Nei primi mesi del 2023, proprio in Kenya, prenderà il via “Caffè corretto”, un progetto finanziato dall’agenzia italiana per la cooperazione allo sviluppo e portato avanti da CELIM e IPSIA e Caritas Nairobi che ha come obiettivo il miglioramento dell’efficienza, della sostenibilità e della qualità della produzione di caffè, introducendo buone pratiche di governance, riducendo l’impatto ambientale delle cooperative di trasformazione e potenziando le capacità delle stesse di sfruttare le opportunità offerte dal mercato locale.

Tra gli obiettivi c’è anche il sostegno alle cooperative affinché sfruttino al meglio le opportunità offerte dal mercato locale, creando nuovi prodotti derivanti dallo scarto organico della lavorazione a umido (biscotti e farina di cascara), migliorando le competenze di giovani e donne nella selezione e trasformazione del caffè, avviando piccole torrefazioni locali a livello di cooperative e creando brand di caffè locale.

“La problematica prioritaria riguarda la limitata valorizzazione del caffè keniano nel mercato locale.

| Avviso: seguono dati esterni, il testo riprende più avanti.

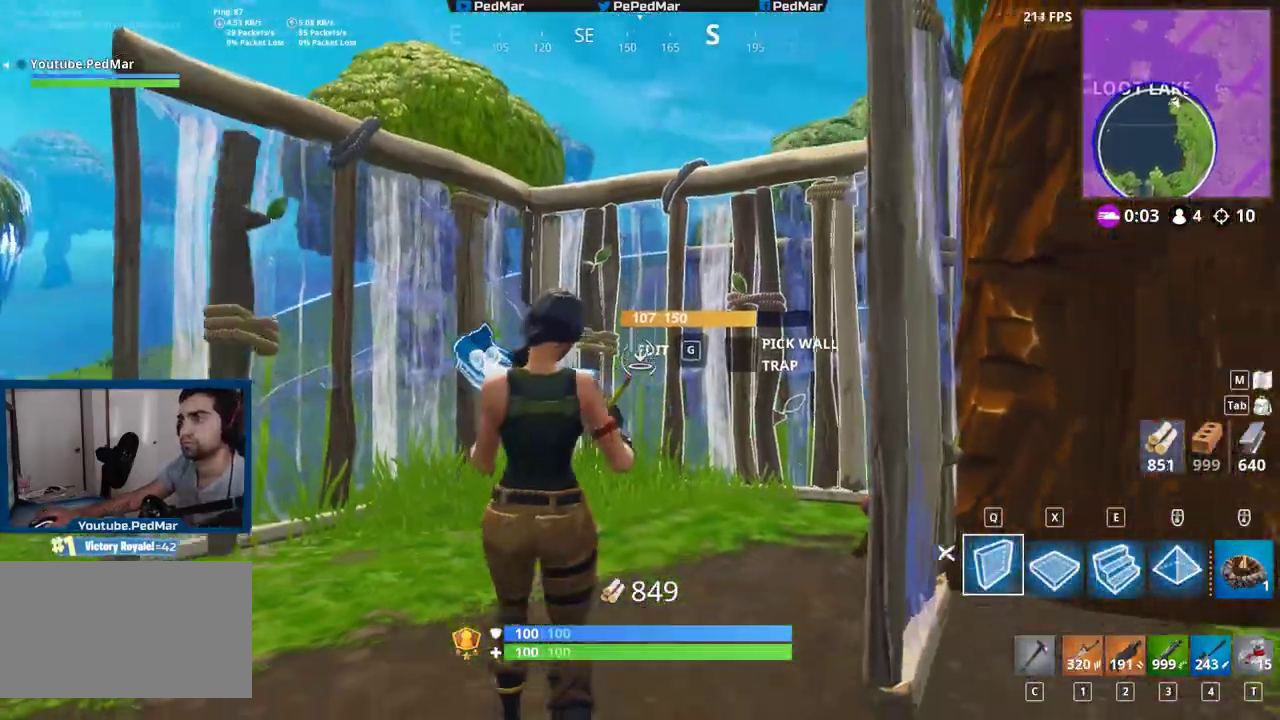
{"keys": ["a", "shift"], "mouse": [], "events": [[317, "s", "up"], [383, "a", "down"], [383, "d", "up"]]}
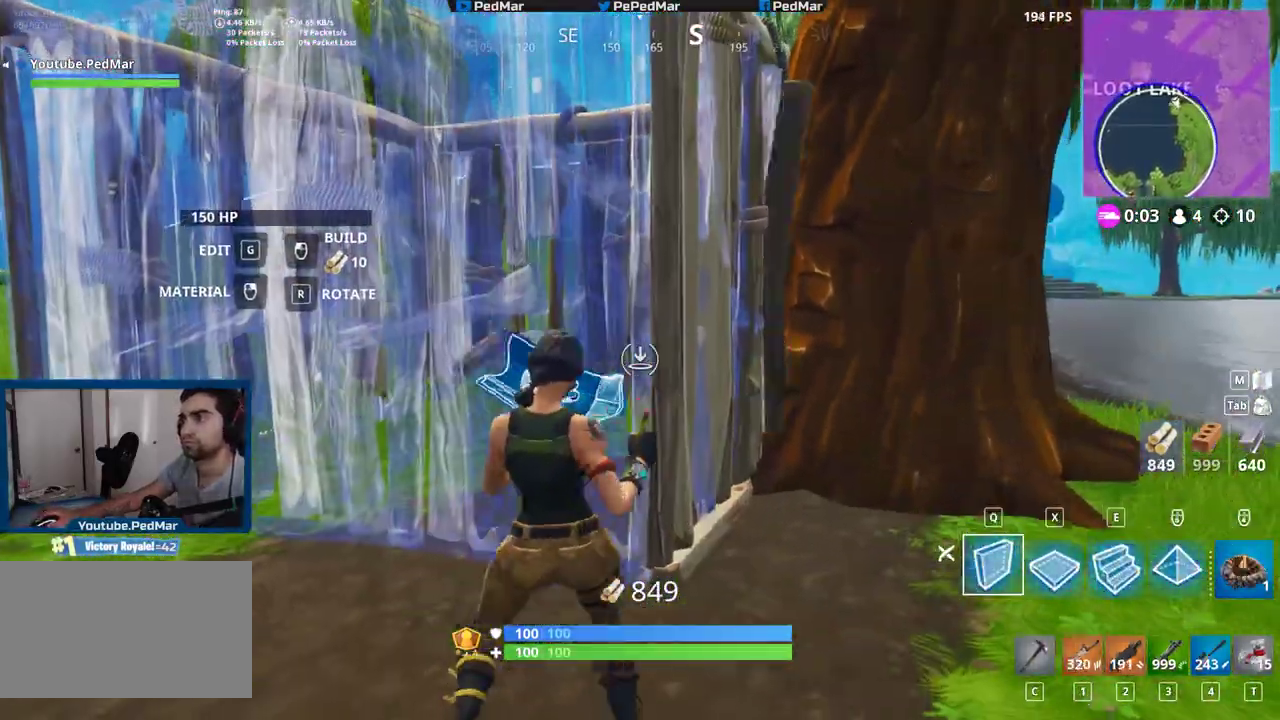
{"keys": ["a", "shift"], "mouse": ["left"], "events": [[250, "e", "down"], [333, "e", "up"], [433, "mouse_left", "down"]]}
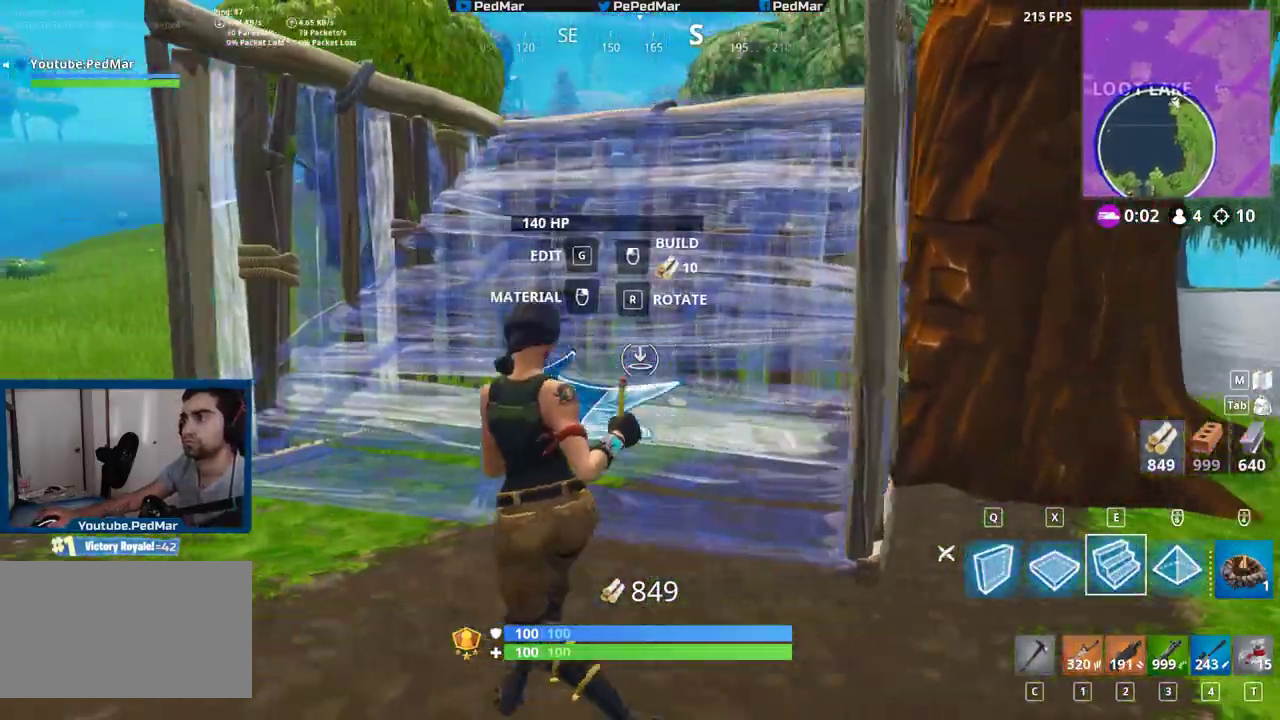
{"keys": ["shift", "w"], "mouse": [], "events": [[17, "a", "up"], [17, "d", "down"], [17, "mouse_left", "up"], [117, "w", "down"], [383, "d", "up"]]}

Circa il 90% della produzione è destinata all’estero regolato da una serie di agenti di mercato e brokers che in loco si arricchiscono grazie alle elevate commissioni che percepiscono – spiega Davide Bonetti di CELIM Kenya -. Poiché non esiste la possibilità per le cooperative di vendere sul mercato internazionale il caffè verde ed eludere, in questo modo, il sistema attuale, l’unico modo per incrementare le entrate delle stesse è attraverso la promozione del consumo di caffè in loco, che ha visto una crescita significativa ma resta al di sotto delle proprie potenzialità”.

Le cause sono riconducibili alla scarsa conoscenza del prodotto da parte dei potenziali consumatori, che ritengono spesso il caffè un prodotto esclusivamente coloniale destinato all’esportazione e alle scarse competenze e attrezzature per la torrefazione locale a livello di cooperative. Il progetto incentiverà il consumo locale, creando nuovi prodotti derivanti dallo scarto organico della lavorazione a umido (biscotti e farina di cascara), formando donne e giovani nella selezione e trasformazione del caffè e avviando piccole torrefazioni locali di caffè da parte delle cooperative stesse”.